** Task statement **
From the line containing "mich nicht nach viel, also dämpfte ich meine" to the line containing "Baumpflegemaßnahmen Ihnen einen" in the entries below, reproduce every line exactly, ends included. Nothing else belongs in the copy, and no pictures.

Saved data entries
..............................

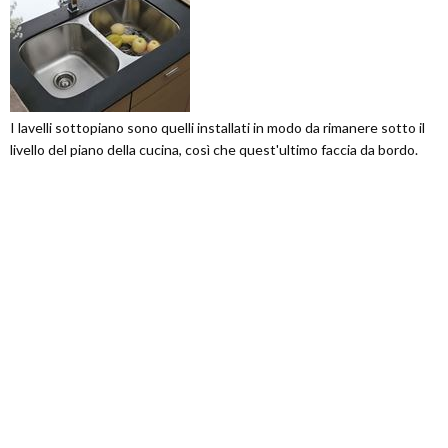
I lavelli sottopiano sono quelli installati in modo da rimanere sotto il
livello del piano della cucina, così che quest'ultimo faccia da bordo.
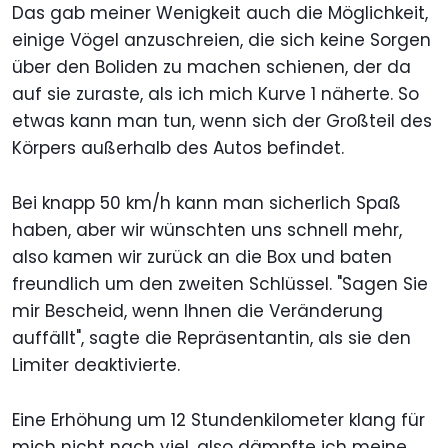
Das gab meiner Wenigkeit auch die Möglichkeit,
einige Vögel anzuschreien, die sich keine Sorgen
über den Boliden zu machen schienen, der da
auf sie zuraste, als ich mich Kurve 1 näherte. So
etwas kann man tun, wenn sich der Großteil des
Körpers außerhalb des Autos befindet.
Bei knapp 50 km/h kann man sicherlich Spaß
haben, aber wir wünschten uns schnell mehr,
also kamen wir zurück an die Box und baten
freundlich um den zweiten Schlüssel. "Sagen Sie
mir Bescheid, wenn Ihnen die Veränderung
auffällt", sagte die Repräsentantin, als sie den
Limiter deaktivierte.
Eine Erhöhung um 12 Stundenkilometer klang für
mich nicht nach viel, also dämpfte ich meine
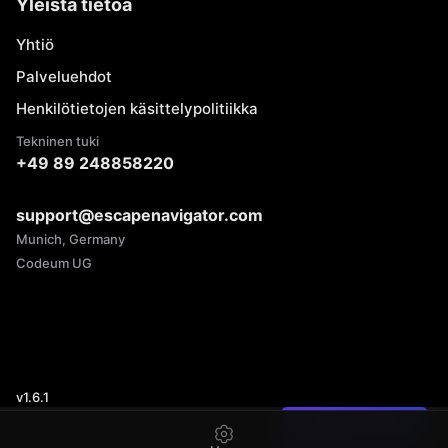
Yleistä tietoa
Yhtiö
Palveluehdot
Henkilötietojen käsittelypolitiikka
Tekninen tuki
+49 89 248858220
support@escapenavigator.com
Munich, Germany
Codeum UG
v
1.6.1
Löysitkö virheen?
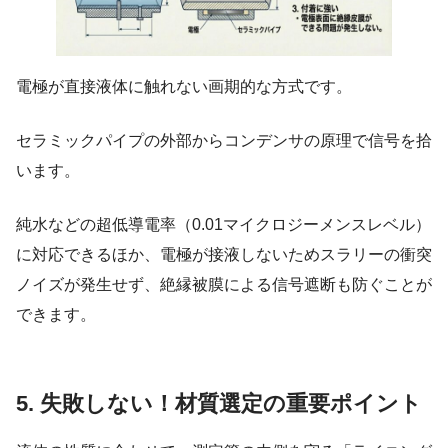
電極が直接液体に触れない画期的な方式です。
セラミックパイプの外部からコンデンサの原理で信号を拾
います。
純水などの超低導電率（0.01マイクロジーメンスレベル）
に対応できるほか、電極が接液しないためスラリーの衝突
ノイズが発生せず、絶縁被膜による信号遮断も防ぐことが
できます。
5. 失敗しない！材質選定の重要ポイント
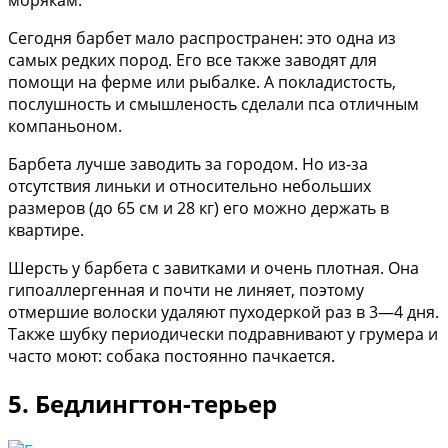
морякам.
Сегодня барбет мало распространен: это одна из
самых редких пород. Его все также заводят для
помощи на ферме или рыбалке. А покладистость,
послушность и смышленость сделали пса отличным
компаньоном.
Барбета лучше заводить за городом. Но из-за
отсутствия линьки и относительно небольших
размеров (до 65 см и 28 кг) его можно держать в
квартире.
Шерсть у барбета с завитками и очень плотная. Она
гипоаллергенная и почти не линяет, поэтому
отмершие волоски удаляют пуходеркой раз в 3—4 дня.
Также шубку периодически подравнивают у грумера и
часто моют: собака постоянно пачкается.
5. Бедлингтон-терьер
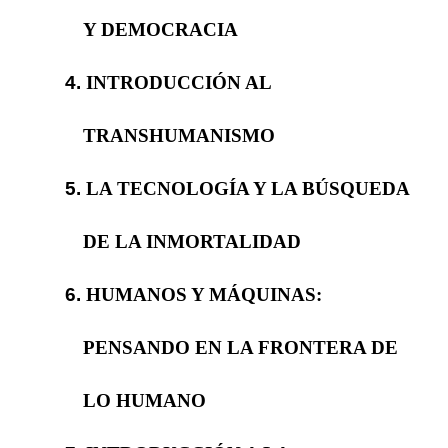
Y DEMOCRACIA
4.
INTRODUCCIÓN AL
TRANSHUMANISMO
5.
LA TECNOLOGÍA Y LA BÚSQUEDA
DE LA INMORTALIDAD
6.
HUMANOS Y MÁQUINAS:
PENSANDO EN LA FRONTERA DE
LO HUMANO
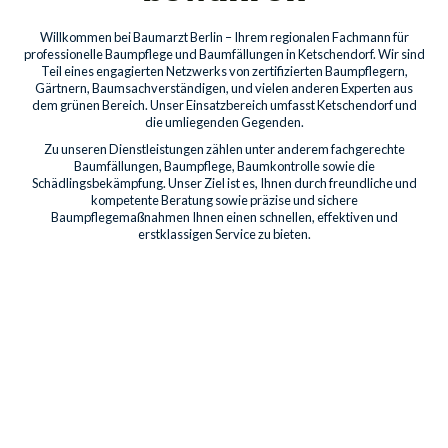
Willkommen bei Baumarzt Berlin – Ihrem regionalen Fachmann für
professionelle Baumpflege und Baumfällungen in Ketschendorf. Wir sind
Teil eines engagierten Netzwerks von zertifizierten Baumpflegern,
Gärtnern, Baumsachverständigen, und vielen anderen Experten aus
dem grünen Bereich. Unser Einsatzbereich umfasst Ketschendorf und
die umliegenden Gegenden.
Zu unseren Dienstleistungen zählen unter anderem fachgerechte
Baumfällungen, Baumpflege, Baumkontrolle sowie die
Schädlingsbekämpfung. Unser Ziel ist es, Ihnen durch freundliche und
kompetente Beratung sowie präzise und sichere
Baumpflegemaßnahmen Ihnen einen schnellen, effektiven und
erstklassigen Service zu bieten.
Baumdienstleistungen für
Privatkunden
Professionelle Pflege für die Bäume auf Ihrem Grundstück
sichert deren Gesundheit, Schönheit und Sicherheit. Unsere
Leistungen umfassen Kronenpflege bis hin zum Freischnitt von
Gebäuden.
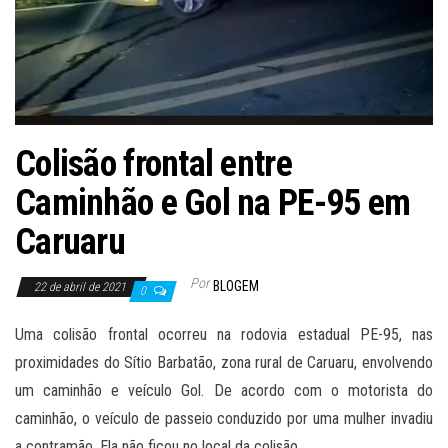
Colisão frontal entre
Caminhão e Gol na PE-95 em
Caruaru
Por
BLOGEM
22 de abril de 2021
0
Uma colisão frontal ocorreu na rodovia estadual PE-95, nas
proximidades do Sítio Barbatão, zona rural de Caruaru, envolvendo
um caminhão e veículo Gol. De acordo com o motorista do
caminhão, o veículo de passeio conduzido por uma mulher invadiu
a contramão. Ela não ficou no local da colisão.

..............................

** Answer to this problem **
mich nicht nach viel, also dämpfte ich meine
Yleistä tietoa
Yhtiö
Palveluehdot
Henkilötietojen käsittelypolitiikka
Tekninen tuki
+49 89 248858220
support@escapenavigator.com
Munich, Germany
Codeum UG
v
1.6.1
Löysitkö virheen?
電極が直接液体に触れない画期的な方式です。
セラミックパイプの外部からコンデンサの原理で信号を拾
います。
純水などの超低導電率（0.01マイクロジーメンスレベル）
に対応できるほか、電極が接液しないためスラリーの衝突
ノイズが発生せず、絶縁被膜による信号遮断も防ぐことが
できます。
5. 失敗しない！材質選定の重要ポイント
морякам.
Сегодня барбет мало распространен: это одна из
самых редких пород. Его все также заводят для
помощи на ферме или рыбалке. А покладистость,
послушность и смышленость сделали пса отличным
компаньоном.
Барбета лучше заводить за городом. Но из-за
отсутствия линьки и относительно небольших
размеров (до 65 см и 28 кг) его можно держать в
квартире.
Шерсть у барбета с завитками и очень плотная. Она
гипоаллергенная и почти не линяет, поэтому
отмершие волоски удаляют пуходеркой раз в 3—4 дня.
Также шубку периодически подравнивают у грумера и
часто моют: собака постоянно пачкается.
5. Бедлингтон-терьер
Y DEMOCRACIA
4.
INTRODUCCIÓN AL
TRANSHUMANISMO
5.
LA TECNOLOGÍA Y LA BÚSQUEDA
DE LA INMORTALIDAD
6.
HUMANOS Y MÁQUINAS:
PENSANDO EN LA FRONTERA DE
LO HUMANO
Willkommen bei Baumarzt Berlin – Ihrem regionalen Fachmann für
professionelle Baumpflege und Baumfällungen in Ketschendorf. Wir sind
Teil eines engagierten Netzwerks von zertifizierten Baumpflegern,
Gärtnern, Baumsachverständigen, und vielen anderen Experten aus
dem grünen Bereich. Unser Einsatzbereich umfasst Ketschendorf und
die umliegenden Gegenden.
Zu unseren Dienstleistungen zählen unter anderem fachgerechte
Baumfällungen, Baumpflege, Baumkontrolle sowie die
Schädlingsbekämpfung. Unser Ziel ist es, Ihnen durch freundliche und
kompetente Beratung sowie präzise und sichere
Baumpflegemaßnahmen Ihnen einen schnellen, effektiven und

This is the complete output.